Und jedes Mal, wenn er in den Klub kommt, steigen meine nächtlichen Gewinne um fünftausend Pfund.“
„Dann ist er ein Verschwender“, meinte Lillian finster.
„Das macht ihn nur noch interessanter für Daisy“, sagte St. Vincent. „Eines Tages wird er das Geld eurer Familie brauchen.“
„Es ist mir egal, welche Vorteile er besitzt, aber der Plan ist, meine Schwester in diesem Land zu halten. Wie oft werde ich Daisy sehen, wenn sie in diesem verdammten Schottland sitzt?“
„Es ist immer noch näher als Nordamerika“, stellte Westcliff fest.

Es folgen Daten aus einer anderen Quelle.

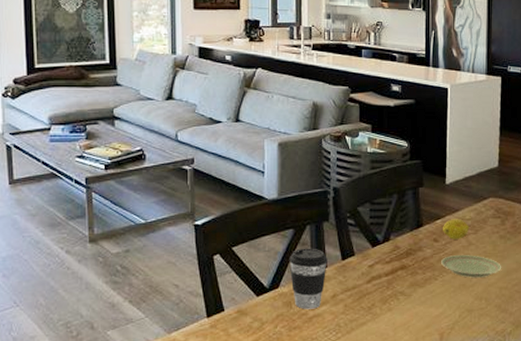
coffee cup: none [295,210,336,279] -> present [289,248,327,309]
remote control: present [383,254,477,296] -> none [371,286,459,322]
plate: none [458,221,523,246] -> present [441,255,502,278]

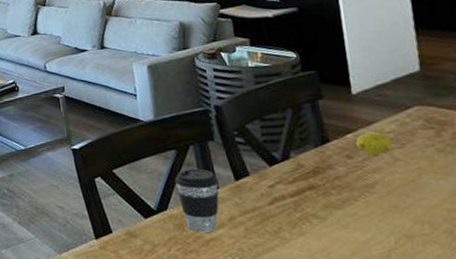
plate: present [441,255,502,278] -> none [360,172,447,199]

In der Hoffnung, in ihr eine Verbündete zu gewinnen, wandte sich Lillian an Evie. „Evie, sag doch etwas.“
„Es ist egal, woher Lord Llandrindon stammt.“ Evie streckte die Hand aus, um eine Haarsträhne zurückzustreichen, die sich aus Lillians Frisur gelöst hatte. „Daisy wird ihn nicht heiraten.“
„Warum glaubst du das?“, fragte Lillian misstrauisch.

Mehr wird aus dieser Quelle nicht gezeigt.